* [Excerpted text]
Not Backing Down – Windows 8 and the future of Microsoft: My Exclusive Interview with Adam Hartung Part 1

Onuora: Well thank you very much for agreeing to do this, I’m really just trying to understand a little bit more about what you said in your article. Did you have any questions or concerns before we get started?
Adam: No that’s OK, fine.

Onuora: Once again thank you. Could you just give my readers a little bit of a background about what you do and how you got started.
Adam: Sure, so, academically I do have an MBA from Harvard Business School. Career-wise I worked at the Boston Consulting Group; I was head of Business Development at PepsiCo for three years and head of Business Development at DuPont for a little over 3 years.

Then I moved to Chicago and was head of Strategy, Sales & Marketing in a turnaround company called AM International. And then I went back into consulting and started up my own company which was sold to Coopers & Lybrand.

I was a senior partner there for about 3 years and then I went to Computer Sciences Corporation and I was a senior partner for about 8 years. Now I’ve been on my own and the reason I did that is because my focus is completely around understanding revenue generation, growth, and the ability to develop and implement innovation.

So that’s where I spend all my time, around innovation and implementation and growth and how companies grow and why companies get stuck in ruts and don’t grow.

Onuora: OK. So before we even get to the article in question, yesterday and the day before that, Microsoft, Apple, and Google released a bunch of numbers from Q4. Have you had a chance to look at all those numbers?
Adam: Yes I have.

Onuora: In light of all those numbers do you still stand 100% behind what you wrote?
Adam: Oh yeah, yeah.

Onuora: OK.
Adam: Our focus is very much not around stock trading. I am not a stock trader and I don’t give stock recommendations around the stock on the basis of quarterly movements. If you look at the recommendations from an investor’s point of view I believe that unless you are able to literally do it as a living where you are literally studying the stocks all the time you should only buy equities that you are ready to buy and not even look at it for 18-24 months. You should feel so confident about that company that you’re buying that stock to hold it for 5, 6, 7 years.

Onuora: OK.
Adam: And if you don’t feel confident to own a stock for 5 or 6 years then you should sell it.

Onuora: OK.

* [Exercise requirements]
A: In the interview, at which company was Adam head of Business Development for three years?
B: Using the interview, explain in one to three sentences why Adam went out on his own after working at Computer Sciences Corporation.

* [Provided data]

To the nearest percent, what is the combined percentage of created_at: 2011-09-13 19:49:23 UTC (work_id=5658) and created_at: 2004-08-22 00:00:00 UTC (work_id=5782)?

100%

* [Results for the exercise]
A: PepsiCo.

B: He went out on his own because his focus is entirely on understanding revenue generation, growth, and how to develop and carry out innovation. He spends all his time on how companies grow and why some get stuck in ruts and stop growing.